DESCRIPTION OF THE TASK:
Wherever a line in the records below contains "lines", copy that line.
BEGIN STUDY MATERIAL
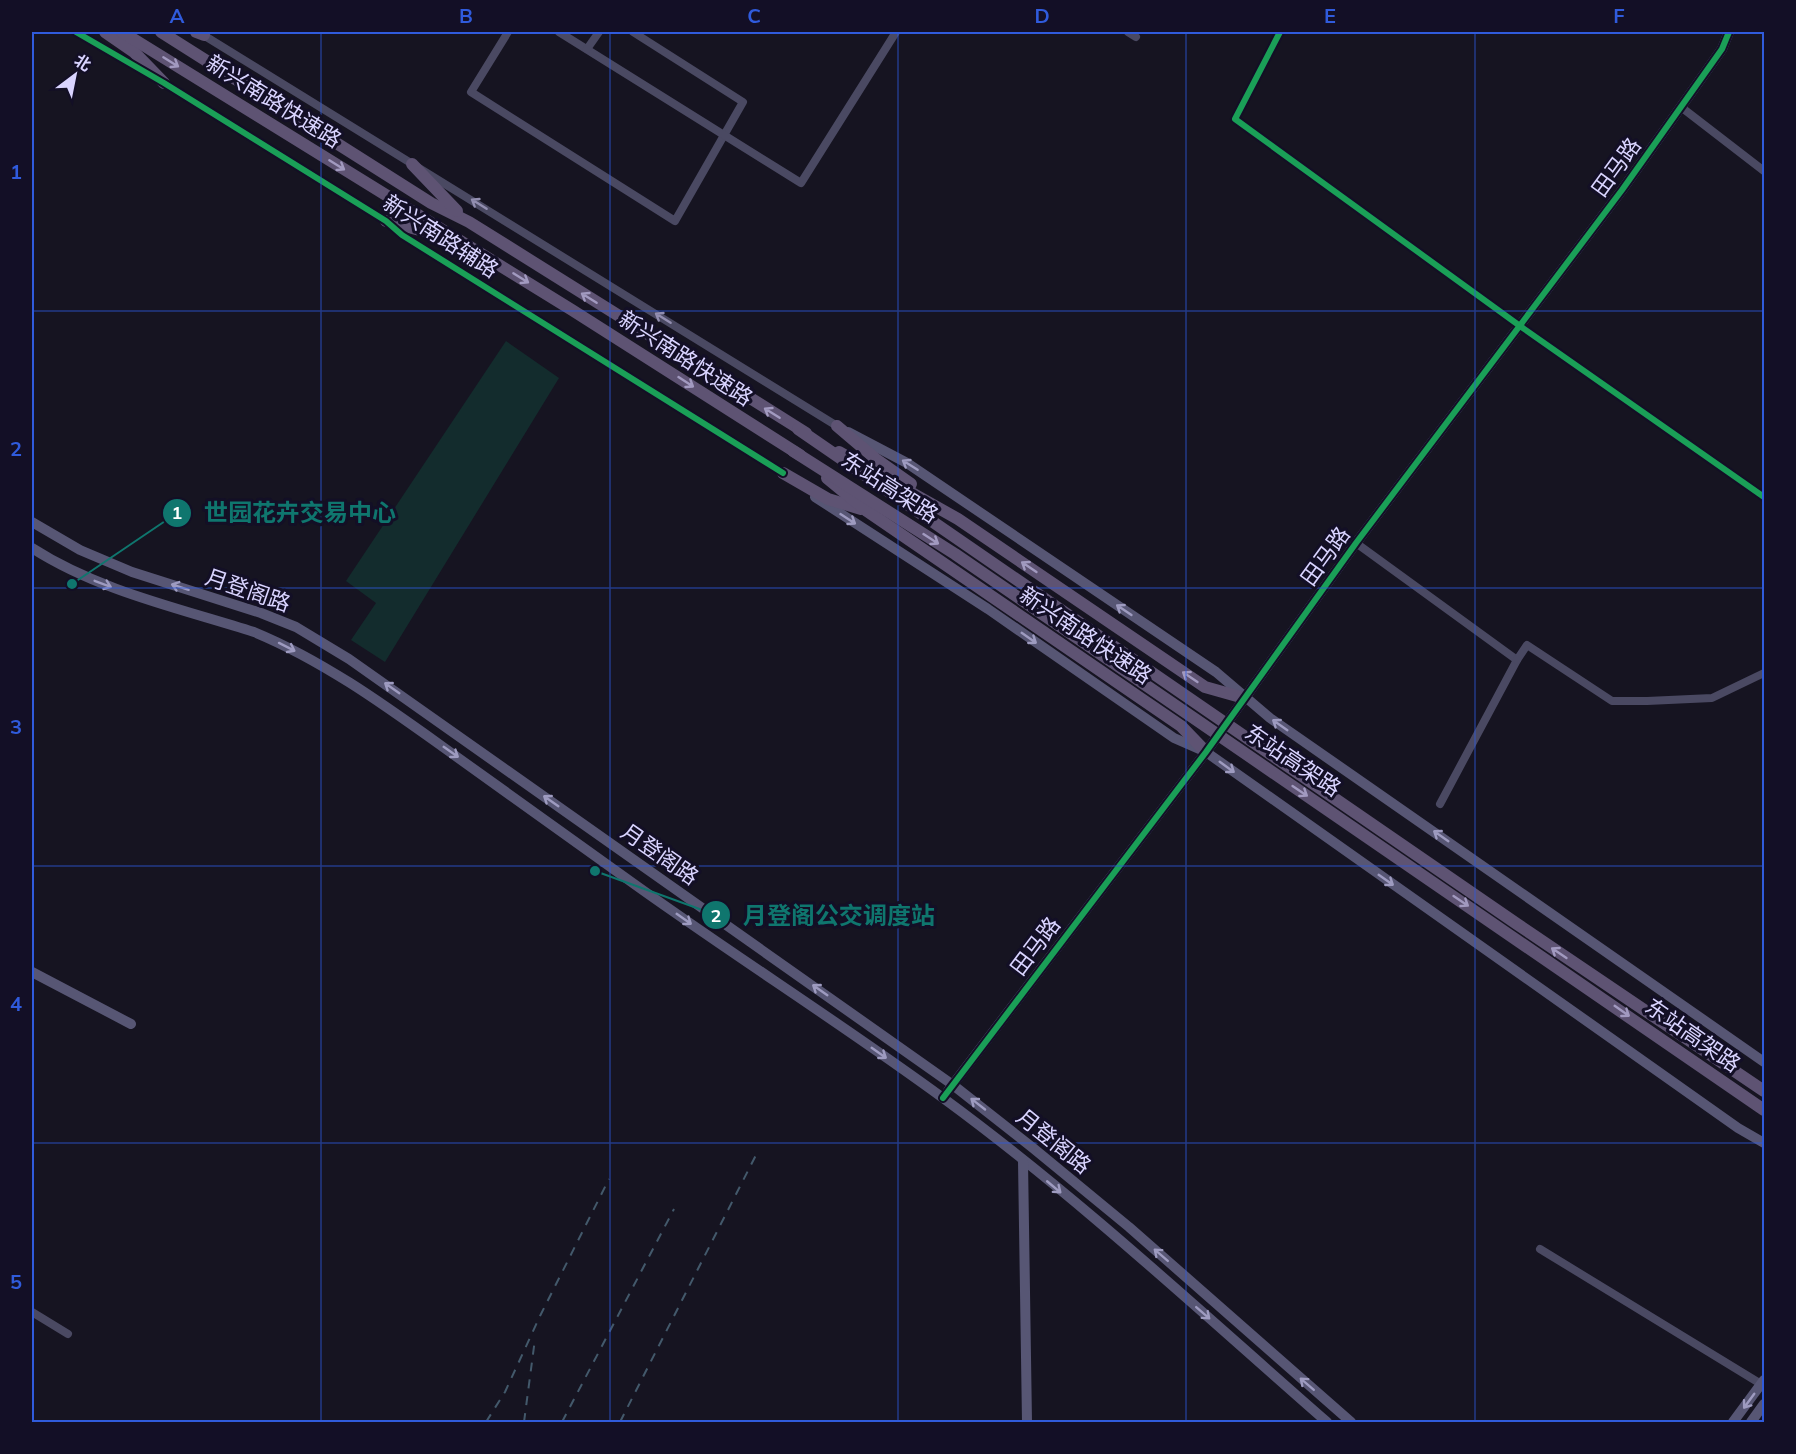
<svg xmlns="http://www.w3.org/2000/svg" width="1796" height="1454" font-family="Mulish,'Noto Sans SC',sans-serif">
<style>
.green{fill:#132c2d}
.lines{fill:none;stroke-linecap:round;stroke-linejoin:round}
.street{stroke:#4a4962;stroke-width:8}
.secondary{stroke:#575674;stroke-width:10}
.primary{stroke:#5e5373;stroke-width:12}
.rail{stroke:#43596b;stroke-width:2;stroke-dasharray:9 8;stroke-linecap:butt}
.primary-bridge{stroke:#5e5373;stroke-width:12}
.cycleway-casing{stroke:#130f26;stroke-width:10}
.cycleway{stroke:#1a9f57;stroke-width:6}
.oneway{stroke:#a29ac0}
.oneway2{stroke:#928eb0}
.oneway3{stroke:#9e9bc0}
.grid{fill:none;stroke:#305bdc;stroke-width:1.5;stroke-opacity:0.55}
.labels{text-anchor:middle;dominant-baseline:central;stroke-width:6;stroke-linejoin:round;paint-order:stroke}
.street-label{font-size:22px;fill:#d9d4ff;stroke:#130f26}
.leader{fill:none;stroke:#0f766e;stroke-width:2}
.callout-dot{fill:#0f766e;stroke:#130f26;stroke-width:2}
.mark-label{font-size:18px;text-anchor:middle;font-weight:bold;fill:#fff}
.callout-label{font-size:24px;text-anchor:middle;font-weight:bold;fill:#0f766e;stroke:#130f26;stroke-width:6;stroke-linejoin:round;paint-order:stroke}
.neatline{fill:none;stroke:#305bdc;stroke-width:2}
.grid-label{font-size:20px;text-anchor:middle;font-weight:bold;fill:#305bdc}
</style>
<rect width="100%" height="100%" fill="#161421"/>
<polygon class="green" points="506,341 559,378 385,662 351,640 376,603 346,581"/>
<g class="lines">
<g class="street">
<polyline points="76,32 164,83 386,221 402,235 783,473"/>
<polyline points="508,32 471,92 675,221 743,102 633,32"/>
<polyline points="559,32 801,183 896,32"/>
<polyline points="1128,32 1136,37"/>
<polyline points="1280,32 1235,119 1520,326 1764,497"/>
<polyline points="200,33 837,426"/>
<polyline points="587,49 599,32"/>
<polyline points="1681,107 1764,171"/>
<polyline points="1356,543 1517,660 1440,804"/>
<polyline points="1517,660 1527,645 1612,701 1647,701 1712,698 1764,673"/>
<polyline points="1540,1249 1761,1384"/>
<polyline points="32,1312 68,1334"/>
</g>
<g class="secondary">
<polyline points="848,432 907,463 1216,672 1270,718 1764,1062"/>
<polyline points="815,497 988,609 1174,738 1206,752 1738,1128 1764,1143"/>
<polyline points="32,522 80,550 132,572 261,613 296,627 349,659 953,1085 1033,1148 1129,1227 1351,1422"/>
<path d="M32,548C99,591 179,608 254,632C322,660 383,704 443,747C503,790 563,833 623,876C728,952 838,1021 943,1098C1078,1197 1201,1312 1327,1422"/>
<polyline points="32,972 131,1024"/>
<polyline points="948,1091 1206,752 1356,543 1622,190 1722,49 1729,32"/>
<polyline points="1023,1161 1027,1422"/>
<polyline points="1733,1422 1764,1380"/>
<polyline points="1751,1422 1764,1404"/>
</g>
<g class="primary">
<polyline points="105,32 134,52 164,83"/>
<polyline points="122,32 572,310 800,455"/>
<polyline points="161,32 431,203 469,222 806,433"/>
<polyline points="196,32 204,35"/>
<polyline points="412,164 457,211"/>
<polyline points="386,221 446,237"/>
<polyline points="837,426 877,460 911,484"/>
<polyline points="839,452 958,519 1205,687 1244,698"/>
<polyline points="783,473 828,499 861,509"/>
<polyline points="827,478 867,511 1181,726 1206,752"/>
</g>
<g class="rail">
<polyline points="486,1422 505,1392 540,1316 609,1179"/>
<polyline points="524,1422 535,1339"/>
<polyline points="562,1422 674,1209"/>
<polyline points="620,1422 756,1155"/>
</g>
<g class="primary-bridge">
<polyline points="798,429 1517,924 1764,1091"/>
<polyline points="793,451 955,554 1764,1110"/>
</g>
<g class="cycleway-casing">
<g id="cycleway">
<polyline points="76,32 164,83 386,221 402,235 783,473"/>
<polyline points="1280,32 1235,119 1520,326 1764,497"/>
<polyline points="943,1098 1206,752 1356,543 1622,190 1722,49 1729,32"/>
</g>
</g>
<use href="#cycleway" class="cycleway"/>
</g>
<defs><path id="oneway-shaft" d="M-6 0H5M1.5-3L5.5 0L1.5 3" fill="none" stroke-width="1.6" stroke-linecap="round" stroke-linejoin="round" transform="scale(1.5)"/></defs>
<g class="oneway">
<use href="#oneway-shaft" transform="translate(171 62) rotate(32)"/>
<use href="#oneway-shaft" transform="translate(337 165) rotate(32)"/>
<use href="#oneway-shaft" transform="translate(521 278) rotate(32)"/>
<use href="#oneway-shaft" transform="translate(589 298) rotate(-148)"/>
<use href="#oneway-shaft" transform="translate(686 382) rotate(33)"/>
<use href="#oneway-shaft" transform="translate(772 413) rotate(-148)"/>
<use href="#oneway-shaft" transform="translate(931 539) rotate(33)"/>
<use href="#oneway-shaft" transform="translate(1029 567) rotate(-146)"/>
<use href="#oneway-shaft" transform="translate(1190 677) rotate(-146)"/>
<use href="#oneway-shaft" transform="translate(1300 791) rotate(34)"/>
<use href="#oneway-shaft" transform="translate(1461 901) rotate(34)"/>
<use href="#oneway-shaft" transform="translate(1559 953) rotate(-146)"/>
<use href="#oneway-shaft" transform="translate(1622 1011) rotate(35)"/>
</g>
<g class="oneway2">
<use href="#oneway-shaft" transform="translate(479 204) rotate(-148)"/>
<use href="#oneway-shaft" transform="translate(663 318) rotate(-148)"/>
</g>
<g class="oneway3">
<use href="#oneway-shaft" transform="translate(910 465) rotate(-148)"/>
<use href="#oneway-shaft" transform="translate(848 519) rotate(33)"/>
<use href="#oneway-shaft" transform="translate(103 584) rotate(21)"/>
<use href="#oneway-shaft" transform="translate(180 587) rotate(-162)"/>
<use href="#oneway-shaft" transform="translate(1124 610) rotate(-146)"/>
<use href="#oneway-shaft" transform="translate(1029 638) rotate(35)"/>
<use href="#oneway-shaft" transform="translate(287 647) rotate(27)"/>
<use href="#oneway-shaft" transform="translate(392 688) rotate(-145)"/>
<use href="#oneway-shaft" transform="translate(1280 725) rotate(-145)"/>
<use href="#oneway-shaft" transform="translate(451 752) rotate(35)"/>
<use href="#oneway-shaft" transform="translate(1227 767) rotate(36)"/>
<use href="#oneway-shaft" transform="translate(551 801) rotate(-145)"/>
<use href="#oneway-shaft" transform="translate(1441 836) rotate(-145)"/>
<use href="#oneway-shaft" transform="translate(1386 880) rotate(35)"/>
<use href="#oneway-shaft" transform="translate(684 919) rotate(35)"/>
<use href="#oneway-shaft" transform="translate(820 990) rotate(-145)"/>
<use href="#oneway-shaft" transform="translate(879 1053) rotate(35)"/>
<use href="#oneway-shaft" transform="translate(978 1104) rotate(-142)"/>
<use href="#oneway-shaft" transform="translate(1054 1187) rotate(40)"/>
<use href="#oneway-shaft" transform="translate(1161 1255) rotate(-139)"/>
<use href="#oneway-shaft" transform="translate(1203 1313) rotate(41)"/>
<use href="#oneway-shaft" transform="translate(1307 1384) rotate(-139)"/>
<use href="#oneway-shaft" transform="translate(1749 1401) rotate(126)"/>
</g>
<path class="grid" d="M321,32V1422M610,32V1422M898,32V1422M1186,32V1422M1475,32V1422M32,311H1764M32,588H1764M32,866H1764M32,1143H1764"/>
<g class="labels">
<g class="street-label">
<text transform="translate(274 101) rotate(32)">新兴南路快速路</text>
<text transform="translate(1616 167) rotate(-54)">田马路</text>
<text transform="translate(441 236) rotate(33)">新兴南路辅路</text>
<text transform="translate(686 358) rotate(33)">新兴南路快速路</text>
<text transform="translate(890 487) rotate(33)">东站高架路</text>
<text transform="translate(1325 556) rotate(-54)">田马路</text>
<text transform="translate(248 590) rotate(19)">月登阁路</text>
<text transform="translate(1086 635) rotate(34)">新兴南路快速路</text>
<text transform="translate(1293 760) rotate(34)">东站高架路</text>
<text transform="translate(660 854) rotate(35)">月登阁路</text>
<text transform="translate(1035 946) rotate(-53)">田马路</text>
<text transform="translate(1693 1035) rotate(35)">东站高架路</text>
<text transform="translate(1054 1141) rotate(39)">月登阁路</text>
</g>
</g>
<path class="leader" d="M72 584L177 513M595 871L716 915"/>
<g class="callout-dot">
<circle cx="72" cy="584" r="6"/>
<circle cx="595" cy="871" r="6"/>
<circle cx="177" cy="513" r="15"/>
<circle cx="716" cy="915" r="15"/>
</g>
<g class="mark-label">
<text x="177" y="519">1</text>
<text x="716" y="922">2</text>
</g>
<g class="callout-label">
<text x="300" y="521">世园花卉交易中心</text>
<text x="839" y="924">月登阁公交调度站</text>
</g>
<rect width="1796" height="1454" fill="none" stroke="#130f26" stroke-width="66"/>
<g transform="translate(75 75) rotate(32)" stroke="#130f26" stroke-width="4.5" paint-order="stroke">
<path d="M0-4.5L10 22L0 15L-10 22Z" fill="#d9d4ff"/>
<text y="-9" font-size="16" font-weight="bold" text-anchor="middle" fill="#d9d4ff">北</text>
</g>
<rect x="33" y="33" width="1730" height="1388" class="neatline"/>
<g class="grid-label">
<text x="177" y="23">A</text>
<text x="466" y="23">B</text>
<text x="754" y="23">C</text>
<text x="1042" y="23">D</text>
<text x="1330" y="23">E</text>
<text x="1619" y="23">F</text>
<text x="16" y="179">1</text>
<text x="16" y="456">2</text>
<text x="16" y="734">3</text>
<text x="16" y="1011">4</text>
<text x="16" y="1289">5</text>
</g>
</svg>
END STUDY MATERIAL
COMPLETED TASK:
.lines{fill:none;stroke-linecap:round;stroke-linejoin:round}
<g class="lines">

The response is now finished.